Welfare Reform is Like Soup

By Seth Freed Wessler Apr 11, 2008

Imagine a dinner party for which I hire a caterer who I tell exactly what to cook, give my favorite soup recipe and stand over in the kitchen making sure that they prepare it exactly as I say. When the food comes out and my guest’s spoons go into their mouths, their faces contort, noses scrunch and conversation ends. There’s just way too much salt. I go huffing into the kitchen to yell at my caterer for making the food to salty and return talking about what an incompetent and contrary company I’ve hired. Today’s New York Times reports that Hillary Clinton, who supported her husband in signing 1996 welfare reform legislation and continues to extol its virtues, says she tried to pass legislation as a Senator to remedy some of its failings but was unable to do so because Republicans would not let her. It’s like when I hypothetically yelled at the caterer. Clinton is blaming the Republicans for screwing over poor people while it was she and her husband who were responsible for the job in the first place. Clearly it’s not a perfect analogy, as the Clintons passed welfare reform under great pressure from the right, but its not that far off. And it begs that we have a memory longer than the last 36 hours. Bill Clinton gutted welfare, abandoning scores of poor women and families of color, all with Hillary Clinton’s sometimes active and sometimes tacit support. Making matters worse, the article quotes Barack Obama announcing his support for the Clinton era welfare reforms as well.
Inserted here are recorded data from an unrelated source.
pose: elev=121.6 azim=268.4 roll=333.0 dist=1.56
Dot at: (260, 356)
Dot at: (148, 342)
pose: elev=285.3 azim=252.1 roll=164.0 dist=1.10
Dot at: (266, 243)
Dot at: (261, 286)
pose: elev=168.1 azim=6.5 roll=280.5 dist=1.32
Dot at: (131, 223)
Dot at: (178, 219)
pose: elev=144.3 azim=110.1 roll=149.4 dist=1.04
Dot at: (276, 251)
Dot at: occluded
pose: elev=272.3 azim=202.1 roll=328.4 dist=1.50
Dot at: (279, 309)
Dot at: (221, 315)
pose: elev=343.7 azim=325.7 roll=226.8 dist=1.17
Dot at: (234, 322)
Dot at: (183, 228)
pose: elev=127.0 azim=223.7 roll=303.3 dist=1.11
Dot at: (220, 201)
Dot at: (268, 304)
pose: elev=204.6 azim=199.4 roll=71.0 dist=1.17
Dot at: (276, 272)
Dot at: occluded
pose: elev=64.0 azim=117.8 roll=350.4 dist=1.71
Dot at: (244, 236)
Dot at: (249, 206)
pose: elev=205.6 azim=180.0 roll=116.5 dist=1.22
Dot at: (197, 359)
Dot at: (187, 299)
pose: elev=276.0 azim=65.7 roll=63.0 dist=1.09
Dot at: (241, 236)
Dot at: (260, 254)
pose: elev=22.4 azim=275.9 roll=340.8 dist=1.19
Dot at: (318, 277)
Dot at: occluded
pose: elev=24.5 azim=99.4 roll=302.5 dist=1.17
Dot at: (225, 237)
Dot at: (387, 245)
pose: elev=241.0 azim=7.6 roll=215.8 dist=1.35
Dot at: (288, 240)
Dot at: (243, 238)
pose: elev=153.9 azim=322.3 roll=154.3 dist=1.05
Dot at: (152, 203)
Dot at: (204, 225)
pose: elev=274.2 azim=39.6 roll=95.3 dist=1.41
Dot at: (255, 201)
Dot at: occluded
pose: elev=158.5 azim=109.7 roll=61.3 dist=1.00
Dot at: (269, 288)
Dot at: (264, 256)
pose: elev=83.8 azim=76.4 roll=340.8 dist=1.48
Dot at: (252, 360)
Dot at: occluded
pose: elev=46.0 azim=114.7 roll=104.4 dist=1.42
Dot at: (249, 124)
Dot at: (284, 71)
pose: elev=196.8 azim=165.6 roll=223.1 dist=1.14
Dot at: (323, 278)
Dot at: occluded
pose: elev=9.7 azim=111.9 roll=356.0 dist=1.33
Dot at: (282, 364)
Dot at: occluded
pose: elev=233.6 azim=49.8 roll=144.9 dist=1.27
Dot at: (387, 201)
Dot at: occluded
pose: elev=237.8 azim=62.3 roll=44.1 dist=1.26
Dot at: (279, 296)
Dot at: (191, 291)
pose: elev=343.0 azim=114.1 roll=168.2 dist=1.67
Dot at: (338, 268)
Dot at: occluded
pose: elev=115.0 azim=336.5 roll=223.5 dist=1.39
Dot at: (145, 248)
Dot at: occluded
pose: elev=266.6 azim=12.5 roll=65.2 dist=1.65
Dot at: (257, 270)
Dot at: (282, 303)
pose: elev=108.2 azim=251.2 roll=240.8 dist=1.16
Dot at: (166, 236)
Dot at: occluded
“Before welfare reform, you had, in the minds of most Americans, a stark separation between the deserving working poor and the undeserving welfare poor,” Mr. Obama said in an interview. “What welfare reform did was desegregate those two groups. Now, everybody was poor, and everybody had to work.”

But welfare reform actually let poor people languish and it passed with white people’s support. White people’s racist resentment made poor whites act against their own self interest. Obama suggests that the solution to this white resentment about undeserving Black poor people was found in welfare reform by abandoning poor people altogether. Is this what he meant when he talked about ending the racial stalemate in his race speech? Clinton and Obama will need to match their policies to their words when it comes to ending poverty and racial inequity. Welfare reform is a perfect model of what happens if they do not.